Ein Buch der radikalen Fragen ans Theater, an die Gesellschaft und nicht zuletzt an sich selbst.
Rezensionsnotiz zu
Neue Zürcher Zeitung, 09.10.2001
Ein zwiespältiges Buch, aber faszinierend und letztlich doch lohnend, meint Marion Löhndorf über die "ungeordnete Sammlung" von Gedanken und Einfällen des Münchener Schauspielers, der sich über das Theater, die Politik, die Bayern, die Liebe und natürlich auch die lieben Kritiker seine bösen Gedanken macht.
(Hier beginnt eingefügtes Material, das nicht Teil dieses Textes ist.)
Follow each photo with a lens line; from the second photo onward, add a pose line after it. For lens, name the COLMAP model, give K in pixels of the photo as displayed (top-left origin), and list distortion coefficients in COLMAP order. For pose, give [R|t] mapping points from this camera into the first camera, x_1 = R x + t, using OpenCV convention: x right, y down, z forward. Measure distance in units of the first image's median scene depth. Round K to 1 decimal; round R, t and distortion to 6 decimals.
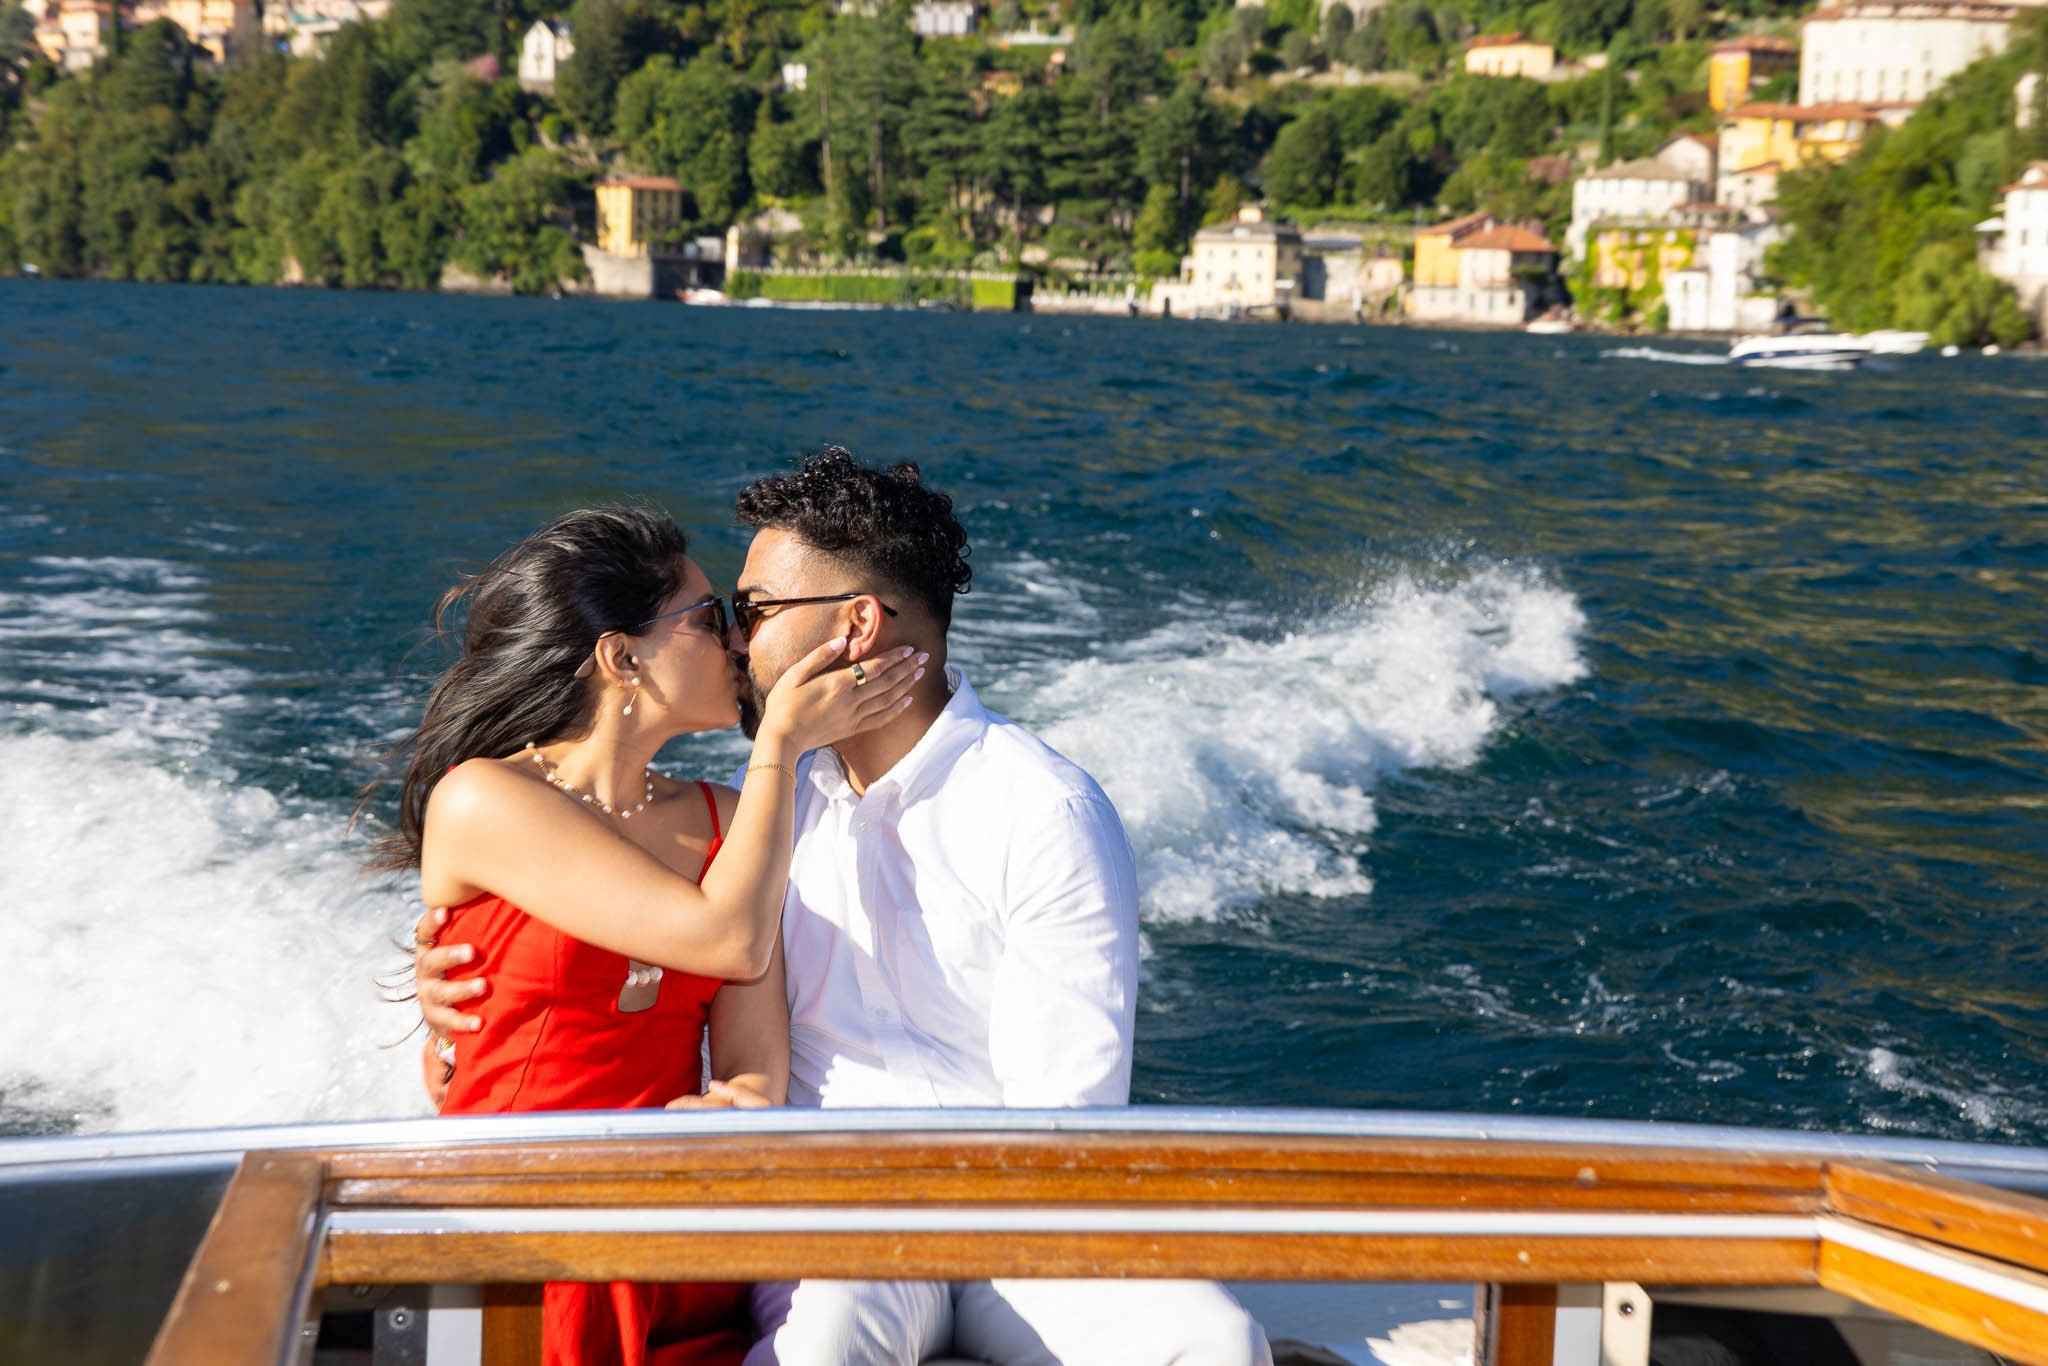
lens RADIAL K [[4721.2, 0, 1031.8], [0, 4721.2, 679.0], [0, 0, 1]] dist [0.089664, 0.000000]
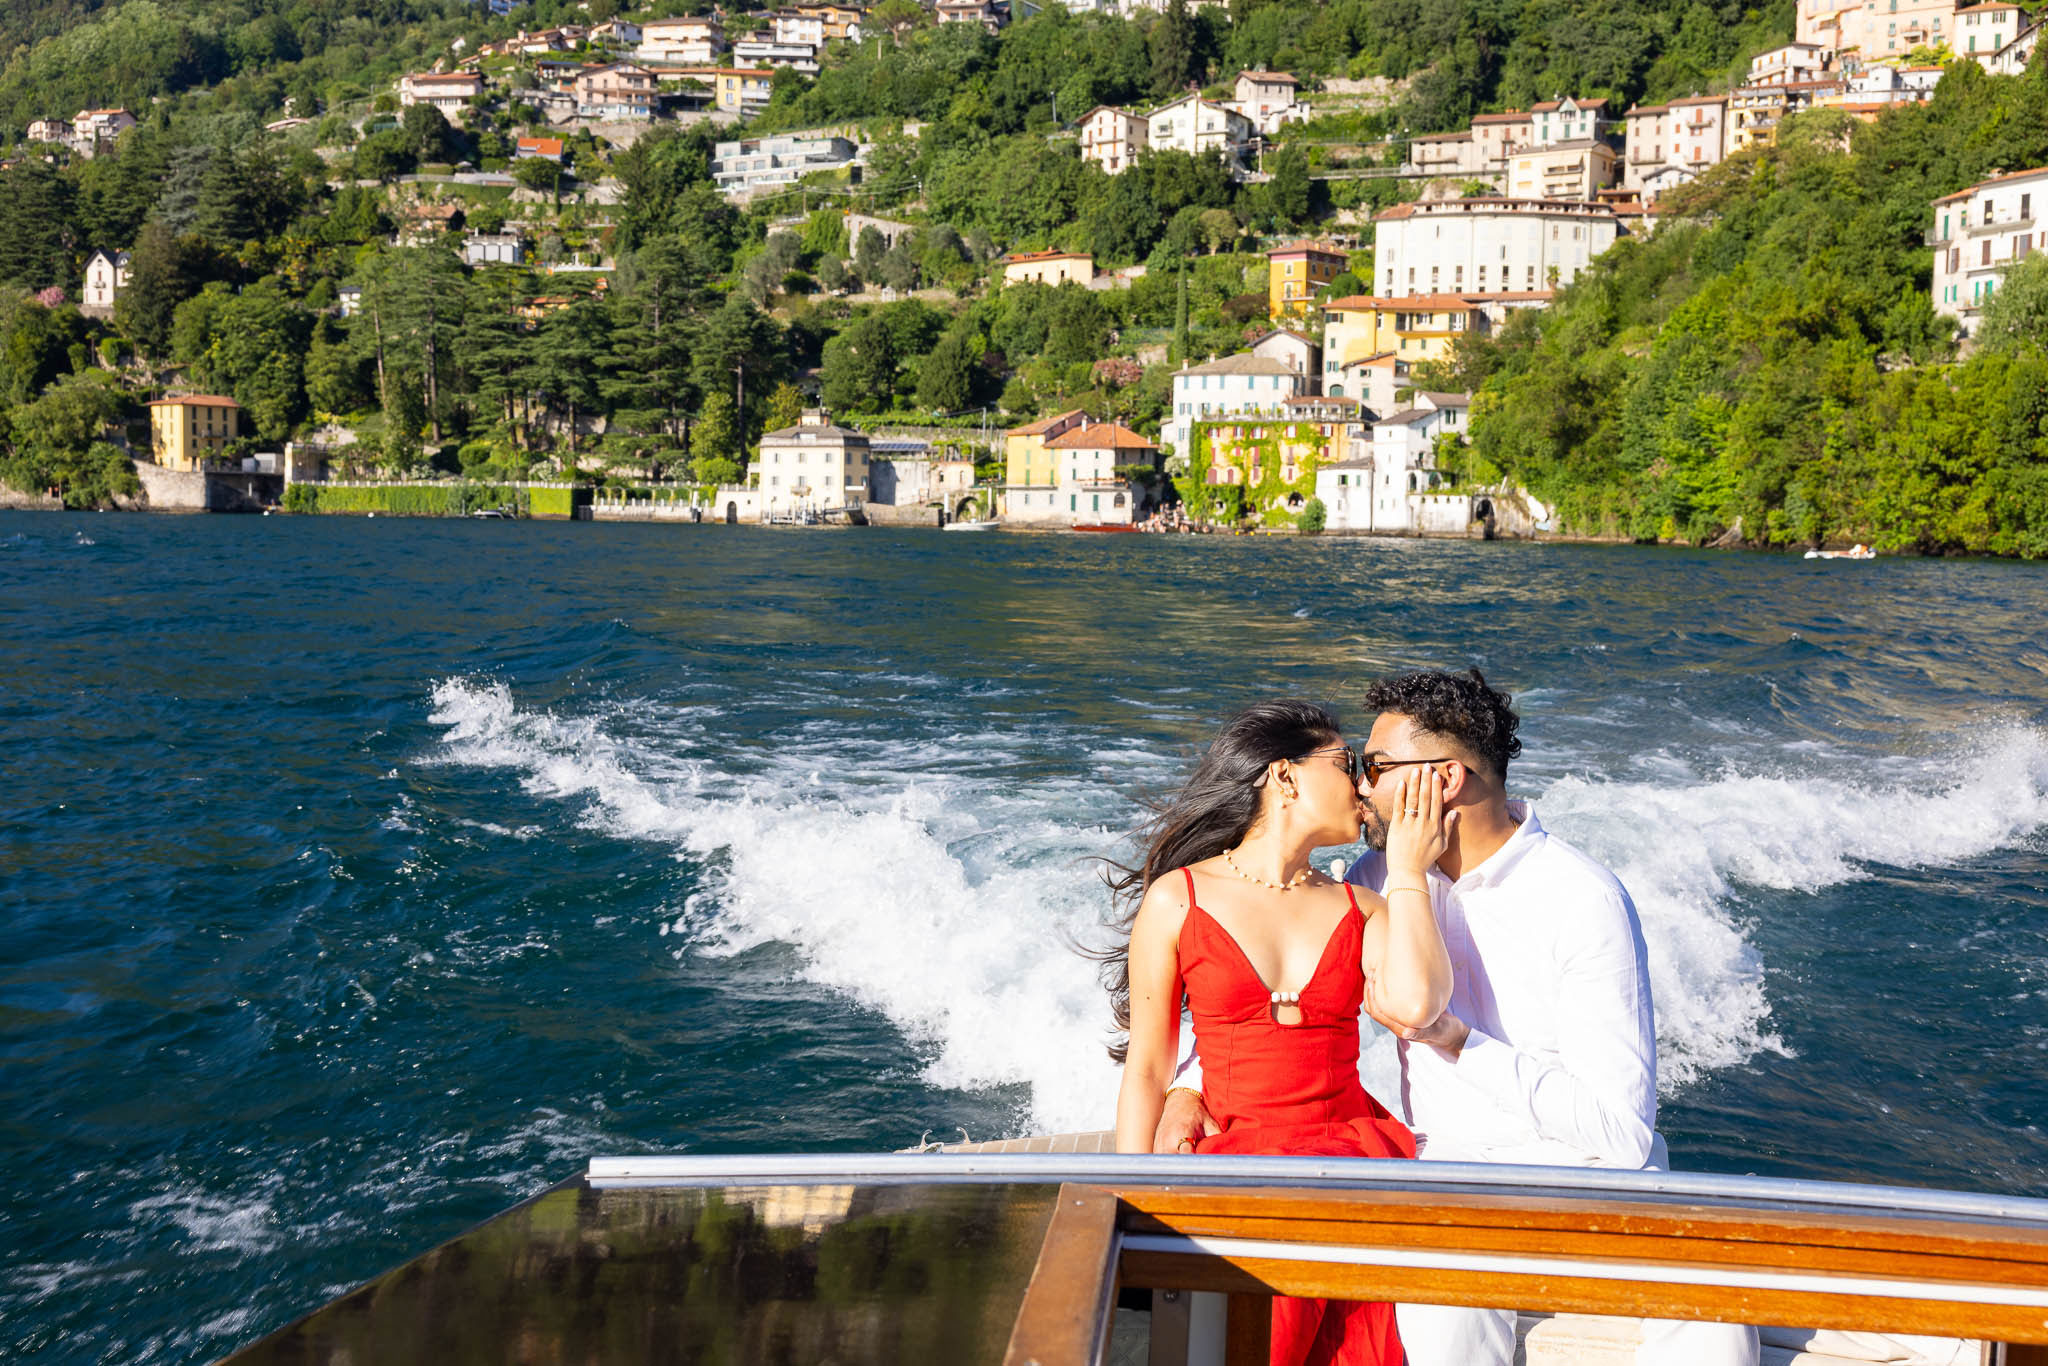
lens RADIAL K [[2046.6, 0, 1004.5], [0, 2046.6, 677.2], [0, 0, 1]] dist [0.016246, 0.000000]
pose [[0.975824, -0.032118, 0.216187, -0.009288], [0.031285, 0.999484, 0.007274, -0.043995], [-0.216309, -0.000335, 0.976325, 0.547394]]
Was Löhndorf stört, ist Bierbichlers stolze Selbstbeweihräucherung als Anti-Establishment-Künstler. Er lässt nur wenige neben sich gelten, und so erfährt man aus dem Buch eine Menge Klatsch und Tratsch über die Theaterzunft, der sich oft nur Eingeweihten erschließen würde, so Löhndorf. Dennoch spürt sie aus Bierbichlers wilden Gedanken "ein Ringen um authentische Positionen", um Moral und Schuld heraus, sieht sogar eine Botschaft am Werke, die da heißt, dass sich der Mensch im Medienzeitalter durch stete Selbstbeobachtung, Selbstwahrnehmung gegen Vereinnahmung durch andere - Ideen, Personen, Medien - zu behaupten habe. Memoiren im üblichen Sinn verspricht das "Verfluchte Fleisch" jedenfalls nicht.